The “sucking in” or “sucking out”, whatever you call it, started yesterday afternoon when I looked for pictures of Jack on my computer and in the big box of Benny’s pictures. The box that holds most of his pictures. The box we have to grab if our house ever catches on fire! After about a half hour of looking through pics, I emailed the funeral guy and told him I couldn’t find a decent picture of Jack. But really I didn’t have the strength, the heart, to look at any more pictures. My heart was breaking. So, I gave it up, feeling guilty that I had no strength to continue to look for a nice picture of Jack for his obituary. When we were shopping last night and I told Ben what I had emailed the funeral guy, he said he’d look through the dozens of other boxes of pictures we have so that we could find a nice picture of Jack and also a nice one of his mom since we would soon be needing one for her. Wanting to spare him that pain, I looked through about 4 boxes this morning. But I discovered there were lots of pictures of Benny still in them! So, hiding my pain from my husband, I gave up. I couldn’t look at pictures of my baby any longer!

And just now my husband, cleaning out a cupboard, came across a lunch box with Gina’s name on it and I said, “Oh, yeah, there’s one in there too with Nick’s name on it.” And then, struggling to get the words out, and debating whether or not I should do it, I told him about the two post-it notes that I had just found in the picture boxes.  Both written by me when Benny was about 2 or 3, quoting him:  “Mom, I are big now” and “Mom – did you ever hear ‘Don’t let your boys grow up to be cowboys – let them be nurses'”? So I told my husband about them and it was all over. Me as Mom and him as Dad, standing in our empty kitchen in our empty house, both of us sobbing, hugging each other, in tears, mumbling about how overwhelming this friggin’ nightmare is! “Oh, Benny! Oh, Benny!” my husband cried.

So, today the life is officially sucked out of me. I’m officially down and out. I’ve surrendered. The bravado mask I’ve kept plastered to my face has been tossed to the floor. Time to be nice to me as I sit in our empty nest….. no faking it today.
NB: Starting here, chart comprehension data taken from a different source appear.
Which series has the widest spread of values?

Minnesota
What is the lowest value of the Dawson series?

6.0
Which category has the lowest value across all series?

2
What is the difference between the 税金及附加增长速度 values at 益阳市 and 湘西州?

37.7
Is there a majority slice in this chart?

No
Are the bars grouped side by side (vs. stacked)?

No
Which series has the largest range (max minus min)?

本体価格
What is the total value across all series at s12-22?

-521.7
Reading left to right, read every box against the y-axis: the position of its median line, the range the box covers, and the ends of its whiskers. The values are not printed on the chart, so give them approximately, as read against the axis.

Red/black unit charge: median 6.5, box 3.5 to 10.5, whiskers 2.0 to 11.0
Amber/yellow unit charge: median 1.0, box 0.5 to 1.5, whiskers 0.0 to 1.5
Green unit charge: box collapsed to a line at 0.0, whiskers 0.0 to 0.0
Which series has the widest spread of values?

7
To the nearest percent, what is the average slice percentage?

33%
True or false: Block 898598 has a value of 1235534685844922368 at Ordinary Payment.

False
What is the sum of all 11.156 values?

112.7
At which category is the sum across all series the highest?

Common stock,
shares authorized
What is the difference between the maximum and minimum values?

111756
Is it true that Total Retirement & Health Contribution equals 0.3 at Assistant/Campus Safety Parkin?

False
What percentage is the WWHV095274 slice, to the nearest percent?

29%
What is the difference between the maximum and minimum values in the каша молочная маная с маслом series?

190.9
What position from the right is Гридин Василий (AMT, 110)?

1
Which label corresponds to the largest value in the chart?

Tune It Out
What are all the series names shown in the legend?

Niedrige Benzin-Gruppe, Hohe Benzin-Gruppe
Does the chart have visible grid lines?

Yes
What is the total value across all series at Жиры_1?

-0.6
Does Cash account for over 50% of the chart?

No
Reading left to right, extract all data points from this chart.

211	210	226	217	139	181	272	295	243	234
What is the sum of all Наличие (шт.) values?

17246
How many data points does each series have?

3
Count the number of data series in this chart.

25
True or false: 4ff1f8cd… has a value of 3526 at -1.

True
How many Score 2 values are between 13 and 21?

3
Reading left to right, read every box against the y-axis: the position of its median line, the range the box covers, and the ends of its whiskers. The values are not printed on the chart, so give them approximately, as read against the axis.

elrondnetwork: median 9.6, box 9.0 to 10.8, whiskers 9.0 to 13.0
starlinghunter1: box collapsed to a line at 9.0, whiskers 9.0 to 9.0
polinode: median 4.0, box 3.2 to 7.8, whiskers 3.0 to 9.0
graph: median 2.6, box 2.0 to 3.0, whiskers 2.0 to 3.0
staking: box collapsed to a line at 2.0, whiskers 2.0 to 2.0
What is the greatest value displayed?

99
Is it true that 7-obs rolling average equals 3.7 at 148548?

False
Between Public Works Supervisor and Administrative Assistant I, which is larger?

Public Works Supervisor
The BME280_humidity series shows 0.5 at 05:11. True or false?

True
So many pictures of my son!!! So many memories !!! And reading the email from my sister-in-law with a draft of my mother-in-law’s obituary… preceded in death by her grandson…..” Looking for a picture of Jack. And realizing that 9 years ago today Dad died. Dad, one of my best friends, who I could talk to about almost anything. Death surrounds me on all four sides. It envelopes me. Suffocates me. I miss my Dad and I miss Ben so much that I can’t see beyond today. What is life? What is death? How does one go on?

It’s like having a balloon, inflated, held tightly in hand, but un-knotted, air always seeping out of it. I know I have to keep going on. To search for strength when I feel I have no more. To find it somewhere, somehow. And to live my life so that, if there is a heaven, I can hug my baby again. But the air keeps seeping out of me, out of this “balloon” and it takes so much effort to keep it inflated and so much of my energy to keep puffing “life” back into it.  I’m trying so desperately to hold on tightly to “keep it inflated”, but it’s so damn hard. I can’t stay inflated all the time, I can’t keep smiling, I can’t keep fighting. Today I give in to my sadness. Death is wrapped around me today, closing in, sucking my spirit out of me, ripping my false bravado away. I am limp and lifeless and I have surrendered. I can’t fool me. I hurt!! My heart is broken, never to be the same again. Mom and Dad are home alone with the pieces of our hearts co-mingled in the wreckage of our dreams, our family. We bleed each other’s blood. Dear God, keep me inflated………..

I miss you, Ben, with every ounce of my being!